La Cina sospende per due anni la pena di morte: un altro passo verso l’abolizione?
Quello di ieri è un giorno che in Cina definiscono già come storico. Proprio ieri, infatti, la Corte Suprema del popolo, il maggiore organo giudiziario cinese, ha predisposto a tutti i tribunali una moratoria della pena di morte per un periodo di due anni. Le esecuzioni capitali potranno essere eseguite soltanto per un numero ridotto di reati e in casi di estrema gravità. Il provvedimento, già prodigioso di per sé, porta con sé delle implicazioni straordinarie, sconosciute ai più.
In primis, non tutti sono al corrente del fatto che il codice penale cinese prevede che le condanne a morte sospese per due anni si tramutino automaticamente in un ergastolo. A detta dei giuristi in Cina si assisterà, dunque, a una svolta epocale in questi due anni: grazie a tale disposizione migliaia di condanne diverranno ergastoli e moltissime altre persone eviteranno la pena di morte. Ma non tutti, le disposizioni sulla pena capitale permangono per quelli che sono i reati definiti di "estrema gravità". Proprio per tale ragione le ong, tra cui Amnesty International, faticano ad essere palesemente ottimiste. Ciononostante è indubbio il valore del provvedimento attuato dalla Cina, ormai seconda economia mondiale; proprio in virtù di tali decisioni il Paese si appresta a fare propri i valori delle moderne civiltà occidentali, specialmente in tema di diritti umani.
A rigor di cronaca, occorre ricordare che quello di ieri non è il primo provvedimento che allontana la Cina dalla pena di morte e dalla crudeltà delle esecuzioni. Già nello scorso febbraio il numero dei reati punibili con la pena capitale erano scesi da 68 a 55, escludendo dalla black list pertanto 13 reati. Un anno fa, poi, un altro passo in avanti: le fucilazioni, spesso di gruppo, furono abolite per lasciare il posto alle meno brutali l'iniezioni letali.

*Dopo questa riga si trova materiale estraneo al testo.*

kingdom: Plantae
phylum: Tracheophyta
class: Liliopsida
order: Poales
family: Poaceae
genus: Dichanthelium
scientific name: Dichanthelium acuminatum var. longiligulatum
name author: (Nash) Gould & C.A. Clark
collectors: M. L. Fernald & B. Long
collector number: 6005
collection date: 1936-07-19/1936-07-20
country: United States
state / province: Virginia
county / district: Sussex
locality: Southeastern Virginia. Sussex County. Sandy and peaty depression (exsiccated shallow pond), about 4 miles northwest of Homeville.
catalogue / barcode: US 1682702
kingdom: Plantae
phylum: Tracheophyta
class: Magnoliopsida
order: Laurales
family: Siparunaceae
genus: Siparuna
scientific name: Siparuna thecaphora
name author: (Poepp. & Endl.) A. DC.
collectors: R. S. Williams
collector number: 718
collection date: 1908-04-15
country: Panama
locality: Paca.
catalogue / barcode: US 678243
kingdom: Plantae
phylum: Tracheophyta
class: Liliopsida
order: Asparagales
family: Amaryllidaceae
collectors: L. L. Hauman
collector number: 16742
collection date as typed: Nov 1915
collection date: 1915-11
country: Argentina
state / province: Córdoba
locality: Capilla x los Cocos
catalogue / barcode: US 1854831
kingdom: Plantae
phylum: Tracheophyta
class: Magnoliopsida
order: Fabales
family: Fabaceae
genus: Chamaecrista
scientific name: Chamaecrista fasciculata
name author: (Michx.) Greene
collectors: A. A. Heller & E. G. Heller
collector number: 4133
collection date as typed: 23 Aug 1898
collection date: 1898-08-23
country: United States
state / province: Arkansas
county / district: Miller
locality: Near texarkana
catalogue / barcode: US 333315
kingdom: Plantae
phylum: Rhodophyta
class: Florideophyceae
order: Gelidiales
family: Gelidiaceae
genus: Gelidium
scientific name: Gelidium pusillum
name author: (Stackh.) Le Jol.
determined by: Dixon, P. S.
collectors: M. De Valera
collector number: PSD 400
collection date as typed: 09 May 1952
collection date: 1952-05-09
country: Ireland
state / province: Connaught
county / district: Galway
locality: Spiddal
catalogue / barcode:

Cionostante il paese è ancora troppo lontano per potersi dire democratico e rispettoso della dignità e dei diritti dell'individuo. Permangono alcune pesanti zone d'ombra nel sistema giudiziario e in generale per ciò che concerne la libertà d'espressione, non ultima l'arresto di Ai Wei Wei, in stato d'arresto dallo scorso aprile scorso. La motivazione con cui l'artista, le cui opere sono esposte in tutto il mondo, è stato fermato dalla polizia cinese è relativi a crimini fiscali ma in realtà il governo di Pechino con il suo arresto, cui è seguito il silenzio sulle sue condizioni di salute, ha inteso punire palesemente la libertà d'espressione. Ma questa è un'altra storia.